Mr. Lincoln had a tremendous sense of humor, and so instead of waxing poetic on films biopics like Lincoln, or Young Mr. Lincoln, (both excellent, of course) instead I decided to commemorate April 14th with a slice of light frivolity by joining Mr. Lincoln and his fabled administration with another passion of mine: Harry Potter.
Yes, you read that right.
What you’re about to see, is a list of some of the most prominent players during Mr. Lincoln’s presidency, pitted against their alter egos from Hogwarts. If American Civil War figures went to Hogwarts … this is probably how it would have gone down:
Abraham Lincoln and Dumbledore
Really, how is Lincoln NOT Dumbledore? An omniscient, frustrating, complicated, lovable, unconventional, brilliant, ballsy leader martyred in a good vs. evil cause.
Thaddeus Stevens and Severus Snape
Thaddeus Stevens and Severus Snape. Sooooo good at seeming like a bad guy. In reality, the best breed of humankind.
Frederick Douglass and Hermione Granger
Frederick Douglass was the smartest man in any room. Like Hermione, he possessed superhuman powers of logic, reason, and patience… Eventually, they knew, people would finally catch up.
George McClellan and Draco Malfoy
This doesn’t even need an explanation. Pretentious, preening, self-centered General George McClellan *IS* Draco Malfoy.

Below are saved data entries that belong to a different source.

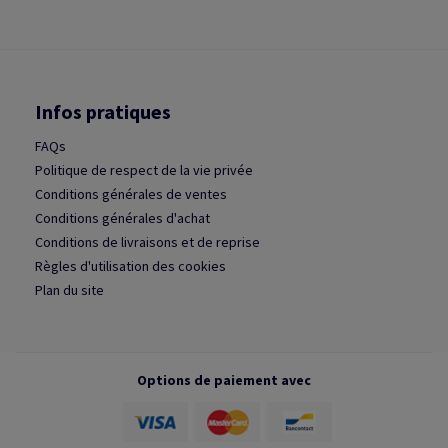
Infos pratiques
FAQs
Politique de respect de la vie privée
Conditions générales de ventes
Conditions générales d'achat
Conditions de livraisons et de reprise
Règles d'utilisation des cookies
Plan du site
Options de paiement avec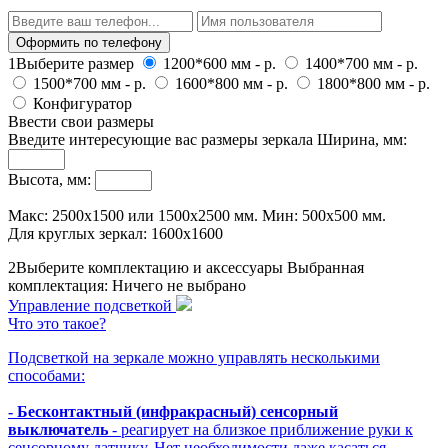
Оформить по телефону
1
Выберите размер
1200*600 мм
-
р.
1400*700 мм
-
р.
1500*700 мм
-
р.
1600*800 мм
-
р.
1800*800 мм
-
р.
Конфигуратор
Ввести свои размеры
Введите интересующие вас размеры зеркала
Ширина, мм:
Высота, мм:
Макс: 2500х1500 или 1500x2500 мм. Мин: 500х500 мм.
Для круглых зеркал: 1600x1600
2
Выберите комплектацию и аксессуары
Выбранная
комплектация:
Ничего не выбрано
Управление подсветкой
Что это такое?
Подсветкой на зеркале можно управлять несколькими
способами:
- Бесконтактный (инфракрасный) сенсорный
выключатель
- реагирует на близкое приближение руки к
сенсорному датчику. Нет необходимости даже касаться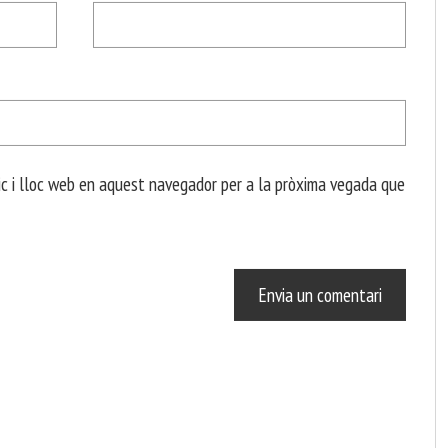
c i lloc web en aquest navegador per a la pròxima vegada que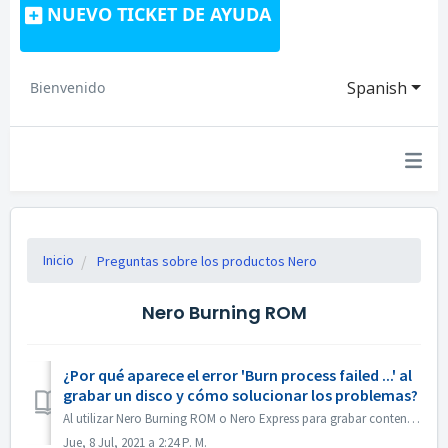
NUEVO TICKET DE AYUDA
Spanish
Bienvenido
Inicio
Preguntas sobre los productos Nero
Nero Burning ROM
¿Por qué aparece el error 'Burn process failed ...' al
grabar un disco y cómo solucionar los problemas?
Al utilizar Nero Burning ROM o Nero Express para grabar contenido en un disco, es posible que se encuentre con el mensaje de error "El proceso de graba...
Jue, 8 Jul, 2021 a 2:24 P. M.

Stonewall Jackson and Cedric Diggory
The Confederacy’s valiant, handsome Stonewall Jackson. Possessing the popularity and focused ambition of a Cedric Diggory. Both would die before the fight was finished.

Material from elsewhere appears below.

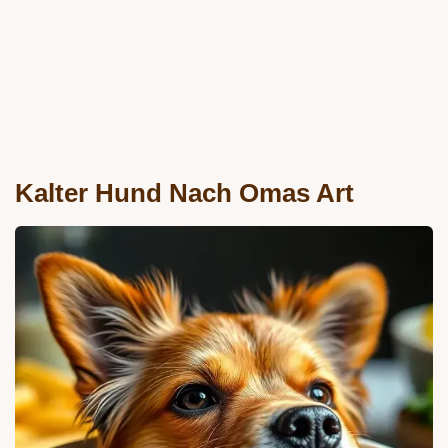
Kalter Hund Nach Omas Art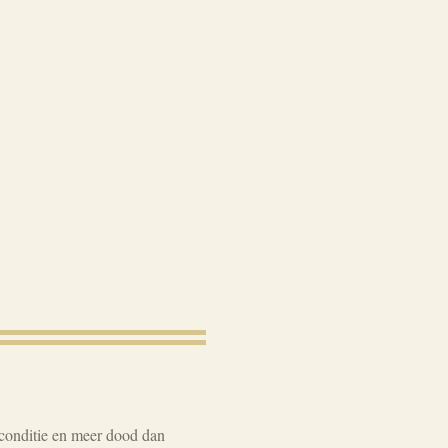
 conditie en meer dood dan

Nathan Bedford Forrest and Bellatrix Lestrange
Crazy ass Bellatrix Lestrange and the Confederacy’s every-bit-as-frightening General Bedford Forrest. Also, both were instrumental in forming organizations based entirely on fear and hatred. Stay FAR away from them.
William Seward and Sirius Black
Coz Sirius Black is the I-Wanna-Party-With-THAT-Guy shameless scene stealing badass, and so is Abraham Lincoln’s right-hand man, Secretary William Seward.

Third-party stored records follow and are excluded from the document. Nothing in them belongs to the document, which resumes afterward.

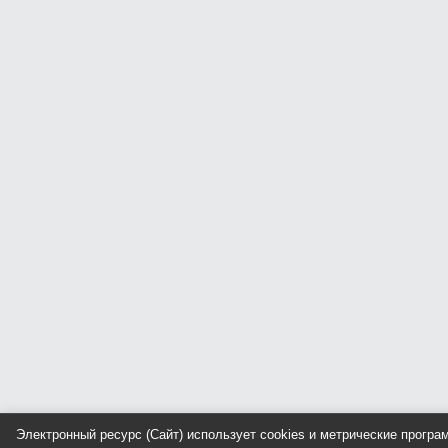
Электронный ресурс (Сайт) использует cookies и метрические прогр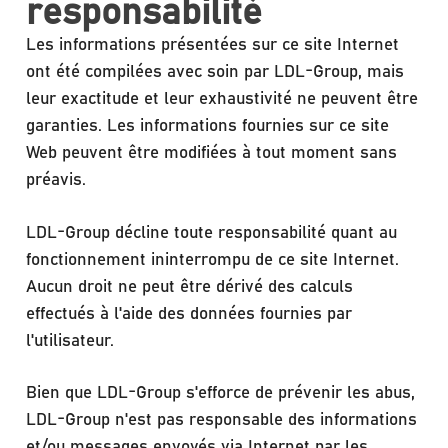
responsabilité
Les informations présentées sur ce site Internet
ont été compilées avec soin par LDL-Group, mais
leur exactitude et leur exhaustivité ne peuvent être
garanties. Les informations fournies sur ce site
Web peuvent être modifiées à tout moment sans
préavis.
LDL-Group décline toute responsabilité quant au
fonctionnement ininterrompu de ce site Internet.
Aucun droit ne peut être dérivé des calculs
effectués à l'aide des données fournies par
l'utilisateur.
Bien que LDL-Group s'efforce de prévenir les abus,
LDL-Group n'est pas responsable des informations
et/ou messages envoyés via Internet par les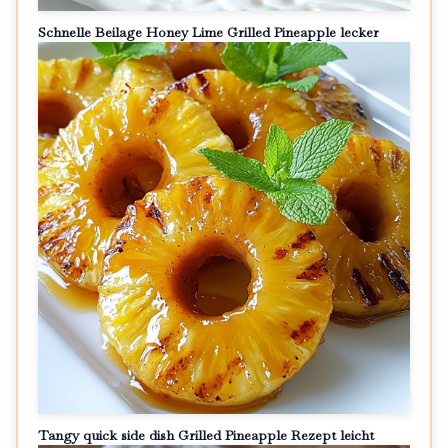
Schnelle Beilage Honey Lime Grilled Pineapple lecker
Tangy quick side dish Grilled Pineapple Rezept leicht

Mary Todd and Professor McGonagall
The no nonsense Mary Todd is second only to the equally severe Professor McGonagall. They are not amused.
William Tecumpseh Sherman and Mad-Eye-Moody
There are fighters and then there are…FIGHTERS. General Sherman didn’t give a shit about anything but conquering the enemy, and neither did Mad Eye Moody. Were they crazy? Kinda. Do we love them anyway? Absolutely. (Also: both have kick-ass names.)
Secretaries Stanton & Welles and Fred & George Weasley
OK, so Mr. Lincoln’s Secretary of War Edward Stanton and his Secretary of the Navy Gideon Welles have NOTHING in common with Fred and George Weasley. But the fact they hated each other so much made it impossible for me not to put them together just to rub it in.
Ward Hill Lamon and Ron Weasley
Ward Hill Lamon would have put his own life on the line for Lincoln’s. For Harry, Ron Weasley often did.
Ulysees S. Grant and Harry Potter
A surprising choice, I know, but hear me out. Both Ulysses S. Grant and Harry Potter were reluctant heroes. They were both chosen (or in Harry’s case, destined) for their positions by powers beyond their control. Both carried on a cause in the wake of assassination, and, finally, both won a war.
John Wilkes Booth and
Tom Riddle Voldemort
And … duh. John Wilkes Booth IS Tom Riddle. Actually, no: he’s Voldemort. Vain, narcissistic, power-hungry, and in desperate pursuit of immortality. Neither specimen deserve the energy it takes to write these words so I’m leaving it at that.